▶ _PROBLEM REQUIREMENTS_
Copy the Quality Check post from "Quality Check - Performance" to "current_author_sort = db.author_sort(book_id, index_is_id=True)", swapping in "collection" wherever "library" appears.

▶ _PAGE TEXT_
■ ■ ■ ■

Quality Check - Performance
I have a large library with c. 30,000 books in it. Quality Check can take quite a long time to run through these (e.g. check author sort).
I am wondering whether there is scope for some performance improvements. Here is the code for check_author_sort_valid:
def check_author_sort_valid(self):
def evaluate_book(book_id, db):
current_author_sort = db.author_sort(book_id, index_is_id=True)
authors = db.authors(book_id, index_is_id=True)
if not authors:
return True
authors = [a.strip().replace('|', ',') for a in authors.split(',')]
if current_author_sort != db.author_sort_from_authors(authors):
return True
return False
self.check_all_files(evaluate_book,
no_match_msg=_('All searched books have a valid Author Sort'),
marked_text='invalid_author_sort',
status_msg_type=_('books for invalid author sort'))
In essence this loops over each book the library and makes 3 db calls (which are presumably against a memory cached copy of the database).

■ ■ ■ ■

▶ _INFORMATION GIVEN_
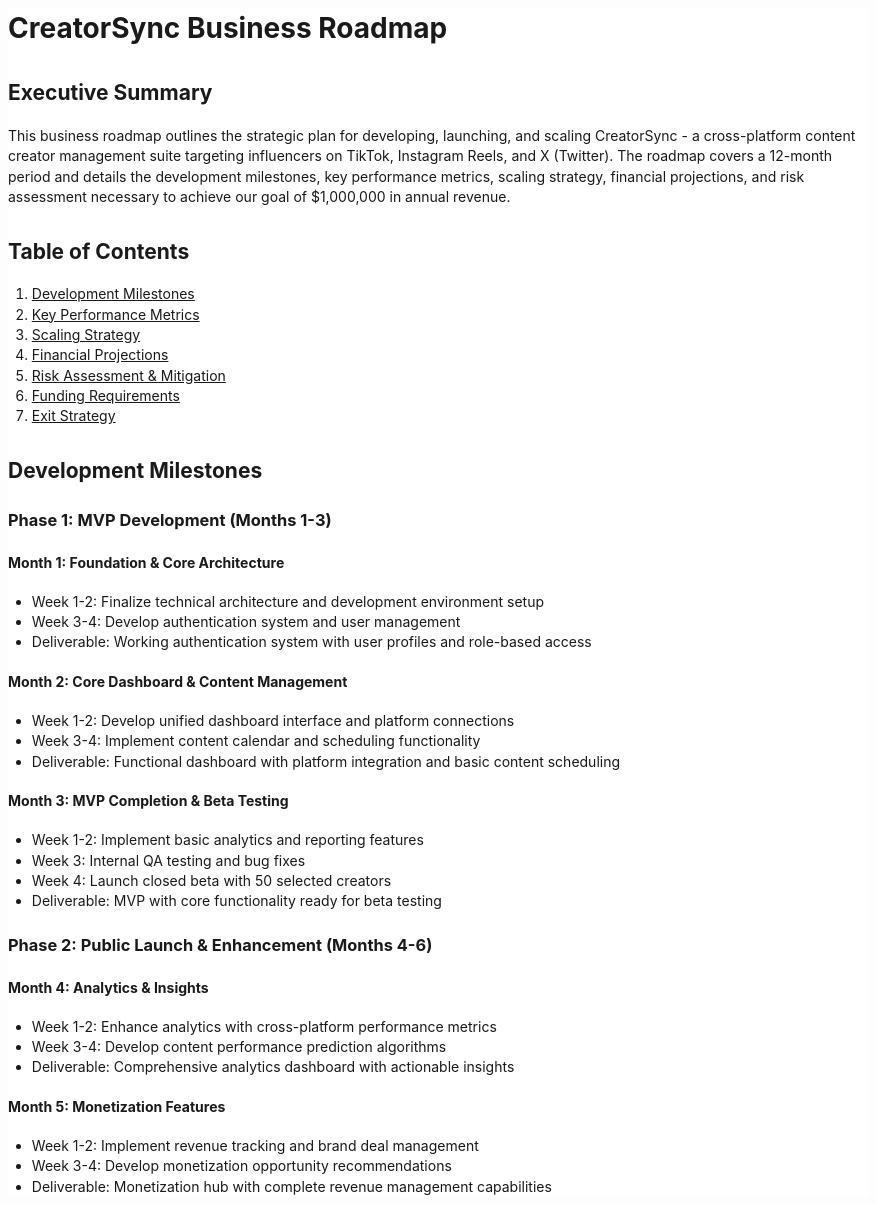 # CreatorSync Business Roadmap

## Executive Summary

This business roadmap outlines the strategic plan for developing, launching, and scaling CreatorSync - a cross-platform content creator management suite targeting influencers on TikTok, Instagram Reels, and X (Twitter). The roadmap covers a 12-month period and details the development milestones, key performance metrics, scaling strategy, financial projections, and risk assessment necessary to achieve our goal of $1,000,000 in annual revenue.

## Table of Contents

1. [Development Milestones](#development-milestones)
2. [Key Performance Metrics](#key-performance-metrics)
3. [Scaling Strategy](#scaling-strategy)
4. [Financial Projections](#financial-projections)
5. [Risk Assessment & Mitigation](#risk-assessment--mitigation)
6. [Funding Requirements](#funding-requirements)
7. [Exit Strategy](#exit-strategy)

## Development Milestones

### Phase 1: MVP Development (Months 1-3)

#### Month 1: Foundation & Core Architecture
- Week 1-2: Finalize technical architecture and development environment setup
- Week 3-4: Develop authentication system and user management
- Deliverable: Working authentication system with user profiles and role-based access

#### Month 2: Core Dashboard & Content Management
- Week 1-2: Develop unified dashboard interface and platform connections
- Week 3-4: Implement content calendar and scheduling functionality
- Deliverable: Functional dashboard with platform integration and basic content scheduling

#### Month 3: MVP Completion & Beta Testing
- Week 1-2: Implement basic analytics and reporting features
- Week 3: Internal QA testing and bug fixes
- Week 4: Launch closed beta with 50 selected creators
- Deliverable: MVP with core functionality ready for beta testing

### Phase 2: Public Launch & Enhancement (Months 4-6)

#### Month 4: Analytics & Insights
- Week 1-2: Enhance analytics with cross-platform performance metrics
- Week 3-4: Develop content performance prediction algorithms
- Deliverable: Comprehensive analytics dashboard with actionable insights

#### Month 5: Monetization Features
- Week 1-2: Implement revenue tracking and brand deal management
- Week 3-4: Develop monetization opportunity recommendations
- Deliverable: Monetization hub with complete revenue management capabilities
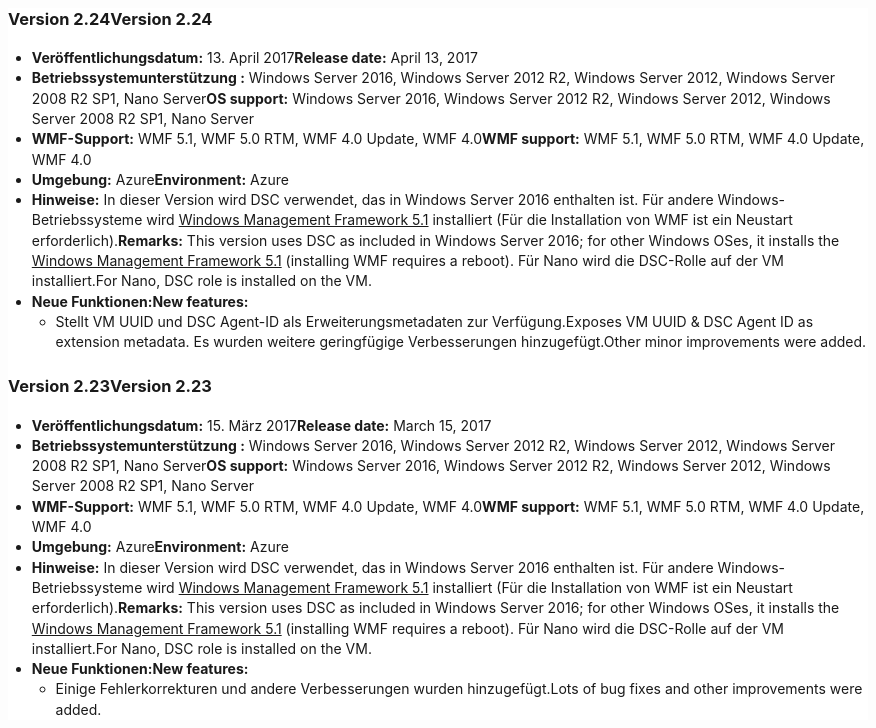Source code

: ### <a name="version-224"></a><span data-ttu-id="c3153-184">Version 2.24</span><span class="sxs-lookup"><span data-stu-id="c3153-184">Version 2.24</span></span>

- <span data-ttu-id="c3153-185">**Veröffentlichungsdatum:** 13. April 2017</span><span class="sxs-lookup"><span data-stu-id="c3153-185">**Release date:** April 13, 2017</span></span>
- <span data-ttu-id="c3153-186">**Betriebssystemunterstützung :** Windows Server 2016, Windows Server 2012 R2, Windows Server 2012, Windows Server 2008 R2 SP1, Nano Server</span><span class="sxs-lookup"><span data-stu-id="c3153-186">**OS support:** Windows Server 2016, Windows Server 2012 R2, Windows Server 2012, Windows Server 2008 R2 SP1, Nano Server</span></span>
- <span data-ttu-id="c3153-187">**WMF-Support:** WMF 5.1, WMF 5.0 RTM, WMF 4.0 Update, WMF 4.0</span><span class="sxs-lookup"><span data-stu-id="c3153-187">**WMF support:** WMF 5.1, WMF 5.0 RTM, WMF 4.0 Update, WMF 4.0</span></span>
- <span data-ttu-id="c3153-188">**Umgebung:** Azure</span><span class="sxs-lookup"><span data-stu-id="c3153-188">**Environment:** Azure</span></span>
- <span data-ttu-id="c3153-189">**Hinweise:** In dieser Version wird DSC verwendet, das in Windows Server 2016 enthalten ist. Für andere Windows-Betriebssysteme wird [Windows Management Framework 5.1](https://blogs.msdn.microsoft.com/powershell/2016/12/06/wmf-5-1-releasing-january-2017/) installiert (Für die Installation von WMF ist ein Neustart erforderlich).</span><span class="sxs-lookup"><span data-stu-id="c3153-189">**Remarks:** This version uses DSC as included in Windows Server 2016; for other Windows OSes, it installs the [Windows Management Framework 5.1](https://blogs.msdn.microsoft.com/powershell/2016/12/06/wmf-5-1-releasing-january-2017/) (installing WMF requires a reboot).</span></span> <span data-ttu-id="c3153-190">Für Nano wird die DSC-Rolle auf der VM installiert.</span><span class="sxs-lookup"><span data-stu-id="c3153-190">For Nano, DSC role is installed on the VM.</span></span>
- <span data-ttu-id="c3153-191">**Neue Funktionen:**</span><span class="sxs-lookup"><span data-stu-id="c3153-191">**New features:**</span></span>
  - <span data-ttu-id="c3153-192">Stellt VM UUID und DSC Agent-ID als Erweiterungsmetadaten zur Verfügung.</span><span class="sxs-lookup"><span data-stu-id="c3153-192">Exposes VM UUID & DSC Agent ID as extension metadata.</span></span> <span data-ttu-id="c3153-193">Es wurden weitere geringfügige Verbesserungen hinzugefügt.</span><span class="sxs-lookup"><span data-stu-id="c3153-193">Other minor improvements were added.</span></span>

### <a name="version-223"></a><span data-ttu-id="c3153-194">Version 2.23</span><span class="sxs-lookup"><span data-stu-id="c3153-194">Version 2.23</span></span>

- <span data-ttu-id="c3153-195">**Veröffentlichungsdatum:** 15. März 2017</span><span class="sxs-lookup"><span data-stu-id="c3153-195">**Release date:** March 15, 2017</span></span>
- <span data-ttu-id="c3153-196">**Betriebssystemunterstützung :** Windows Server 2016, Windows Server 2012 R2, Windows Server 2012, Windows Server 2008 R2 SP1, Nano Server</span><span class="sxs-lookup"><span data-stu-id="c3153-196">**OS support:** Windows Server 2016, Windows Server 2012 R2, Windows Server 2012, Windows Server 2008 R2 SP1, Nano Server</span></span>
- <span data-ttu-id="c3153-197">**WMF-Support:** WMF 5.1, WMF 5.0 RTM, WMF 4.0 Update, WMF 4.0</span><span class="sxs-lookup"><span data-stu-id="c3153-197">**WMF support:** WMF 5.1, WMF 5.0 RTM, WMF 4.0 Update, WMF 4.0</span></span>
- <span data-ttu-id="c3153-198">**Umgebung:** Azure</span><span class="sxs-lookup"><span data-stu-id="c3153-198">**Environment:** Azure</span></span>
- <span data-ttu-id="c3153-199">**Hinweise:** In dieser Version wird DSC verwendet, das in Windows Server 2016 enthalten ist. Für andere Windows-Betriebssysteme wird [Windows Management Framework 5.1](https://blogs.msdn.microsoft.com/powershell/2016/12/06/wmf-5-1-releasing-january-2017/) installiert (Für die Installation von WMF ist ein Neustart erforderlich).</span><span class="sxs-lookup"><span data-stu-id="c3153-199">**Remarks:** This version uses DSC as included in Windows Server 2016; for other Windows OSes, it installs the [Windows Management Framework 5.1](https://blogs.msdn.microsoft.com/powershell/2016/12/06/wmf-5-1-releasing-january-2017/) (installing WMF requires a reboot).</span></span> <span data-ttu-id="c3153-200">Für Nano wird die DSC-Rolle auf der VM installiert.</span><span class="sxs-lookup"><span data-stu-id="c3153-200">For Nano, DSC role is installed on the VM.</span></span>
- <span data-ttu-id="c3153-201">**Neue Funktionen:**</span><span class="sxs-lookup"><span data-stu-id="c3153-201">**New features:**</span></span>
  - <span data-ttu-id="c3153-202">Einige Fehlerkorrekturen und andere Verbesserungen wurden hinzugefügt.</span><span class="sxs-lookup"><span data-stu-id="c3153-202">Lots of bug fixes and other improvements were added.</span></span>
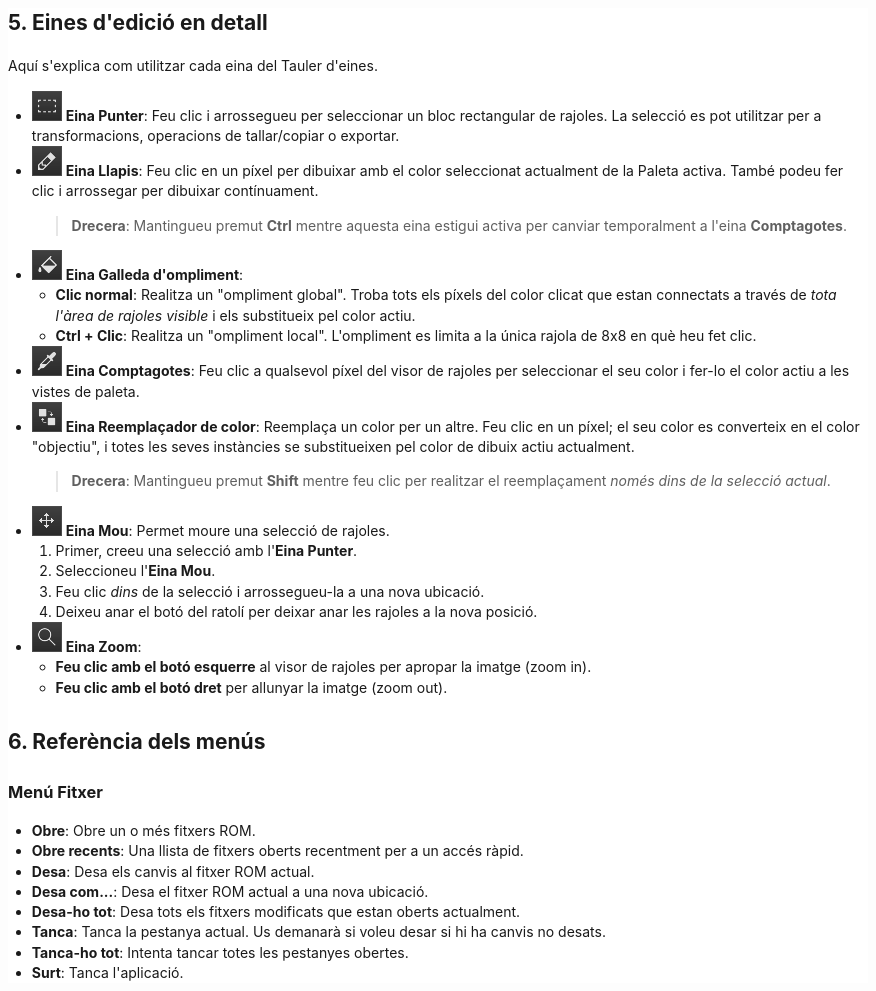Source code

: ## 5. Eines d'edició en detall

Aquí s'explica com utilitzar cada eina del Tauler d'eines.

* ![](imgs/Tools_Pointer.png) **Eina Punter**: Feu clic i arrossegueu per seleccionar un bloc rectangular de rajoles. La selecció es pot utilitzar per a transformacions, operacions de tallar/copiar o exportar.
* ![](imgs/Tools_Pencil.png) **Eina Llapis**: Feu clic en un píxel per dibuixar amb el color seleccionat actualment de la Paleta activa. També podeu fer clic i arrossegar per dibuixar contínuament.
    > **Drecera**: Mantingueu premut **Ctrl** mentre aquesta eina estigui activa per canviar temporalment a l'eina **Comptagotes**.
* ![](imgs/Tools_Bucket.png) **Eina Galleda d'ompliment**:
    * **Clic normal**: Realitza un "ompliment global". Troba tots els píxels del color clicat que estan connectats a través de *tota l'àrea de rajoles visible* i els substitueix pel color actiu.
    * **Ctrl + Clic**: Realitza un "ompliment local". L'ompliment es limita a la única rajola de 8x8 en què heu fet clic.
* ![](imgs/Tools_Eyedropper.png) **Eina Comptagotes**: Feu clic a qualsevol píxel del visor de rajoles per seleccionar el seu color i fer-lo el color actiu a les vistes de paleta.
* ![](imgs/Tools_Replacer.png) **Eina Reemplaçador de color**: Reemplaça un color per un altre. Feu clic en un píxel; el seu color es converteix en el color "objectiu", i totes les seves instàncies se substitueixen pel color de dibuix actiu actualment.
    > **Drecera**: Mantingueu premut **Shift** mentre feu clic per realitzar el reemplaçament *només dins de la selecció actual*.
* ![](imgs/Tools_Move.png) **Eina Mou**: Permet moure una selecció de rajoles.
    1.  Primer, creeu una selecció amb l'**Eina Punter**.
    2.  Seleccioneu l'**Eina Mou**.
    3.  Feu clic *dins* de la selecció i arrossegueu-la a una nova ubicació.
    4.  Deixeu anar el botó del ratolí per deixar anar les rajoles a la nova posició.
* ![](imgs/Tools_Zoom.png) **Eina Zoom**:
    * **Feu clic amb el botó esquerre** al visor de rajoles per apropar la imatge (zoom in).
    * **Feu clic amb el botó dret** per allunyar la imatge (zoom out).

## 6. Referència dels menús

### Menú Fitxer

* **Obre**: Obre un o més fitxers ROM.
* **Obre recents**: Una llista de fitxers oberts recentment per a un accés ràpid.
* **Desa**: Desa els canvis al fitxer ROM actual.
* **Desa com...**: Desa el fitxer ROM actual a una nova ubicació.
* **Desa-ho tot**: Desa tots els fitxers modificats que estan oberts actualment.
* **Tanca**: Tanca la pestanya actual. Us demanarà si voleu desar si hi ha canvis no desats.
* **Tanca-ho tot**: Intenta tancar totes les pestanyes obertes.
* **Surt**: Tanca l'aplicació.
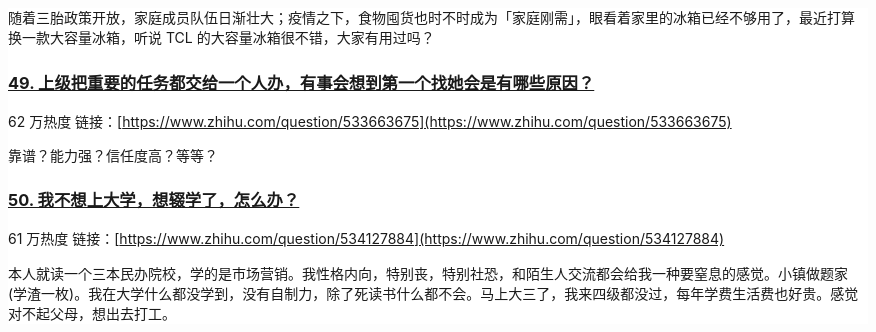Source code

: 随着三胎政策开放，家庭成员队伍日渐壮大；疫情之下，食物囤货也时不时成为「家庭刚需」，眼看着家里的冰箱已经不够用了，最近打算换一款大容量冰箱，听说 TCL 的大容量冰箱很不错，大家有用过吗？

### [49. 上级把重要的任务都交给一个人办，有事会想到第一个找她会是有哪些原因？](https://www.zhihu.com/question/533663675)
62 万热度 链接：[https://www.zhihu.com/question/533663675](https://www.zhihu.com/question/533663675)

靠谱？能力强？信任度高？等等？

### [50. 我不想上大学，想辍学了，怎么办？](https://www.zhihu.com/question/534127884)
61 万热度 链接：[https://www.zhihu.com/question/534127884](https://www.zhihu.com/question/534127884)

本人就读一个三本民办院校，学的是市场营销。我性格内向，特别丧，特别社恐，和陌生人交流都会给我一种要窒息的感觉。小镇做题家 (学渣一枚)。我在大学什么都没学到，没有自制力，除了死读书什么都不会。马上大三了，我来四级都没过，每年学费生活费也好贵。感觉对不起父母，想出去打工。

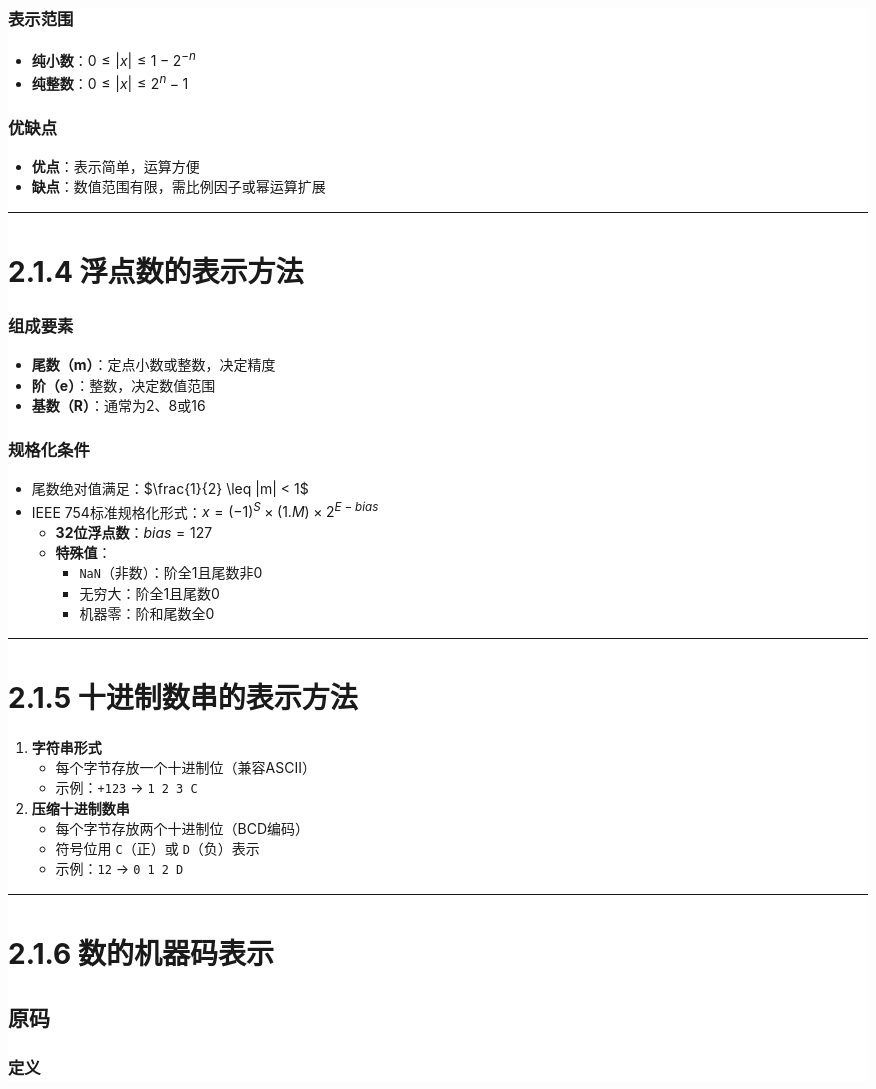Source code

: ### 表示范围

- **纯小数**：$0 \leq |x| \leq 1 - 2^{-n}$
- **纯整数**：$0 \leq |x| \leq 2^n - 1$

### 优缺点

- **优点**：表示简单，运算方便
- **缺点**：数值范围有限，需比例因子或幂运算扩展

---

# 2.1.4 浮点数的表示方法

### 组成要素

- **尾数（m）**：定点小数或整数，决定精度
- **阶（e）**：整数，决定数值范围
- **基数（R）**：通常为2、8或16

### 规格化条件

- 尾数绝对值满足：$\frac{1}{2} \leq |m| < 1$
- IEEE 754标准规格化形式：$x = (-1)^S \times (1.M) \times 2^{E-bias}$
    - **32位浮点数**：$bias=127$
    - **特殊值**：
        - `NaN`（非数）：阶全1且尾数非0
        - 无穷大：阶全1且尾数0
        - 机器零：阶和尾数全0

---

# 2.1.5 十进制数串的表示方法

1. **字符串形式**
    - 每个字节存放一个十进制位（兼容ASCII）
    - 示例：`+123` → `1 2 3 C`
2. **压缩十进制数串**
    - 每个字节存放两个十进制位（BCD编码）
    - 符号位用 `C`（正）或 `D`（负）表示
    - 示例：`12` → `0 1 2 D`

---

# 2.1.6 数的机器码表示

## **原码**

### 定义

■ ■ ■ ■

▶ _SOLVED PROBLEM_
Quality Check - Performance
I have a large collection with c. 30,000 books in it. Quality Check can take quite a long time to run through these (e.g. check author sort).
I am wondering whether there is scope for some performance improvements. Here is the code for check_author_sort_valid:
def check_author_sort_valid(self):
def evaluate_book(book_id, db):
current_author_sort = db.author_sort(book_id, index_is_id=True)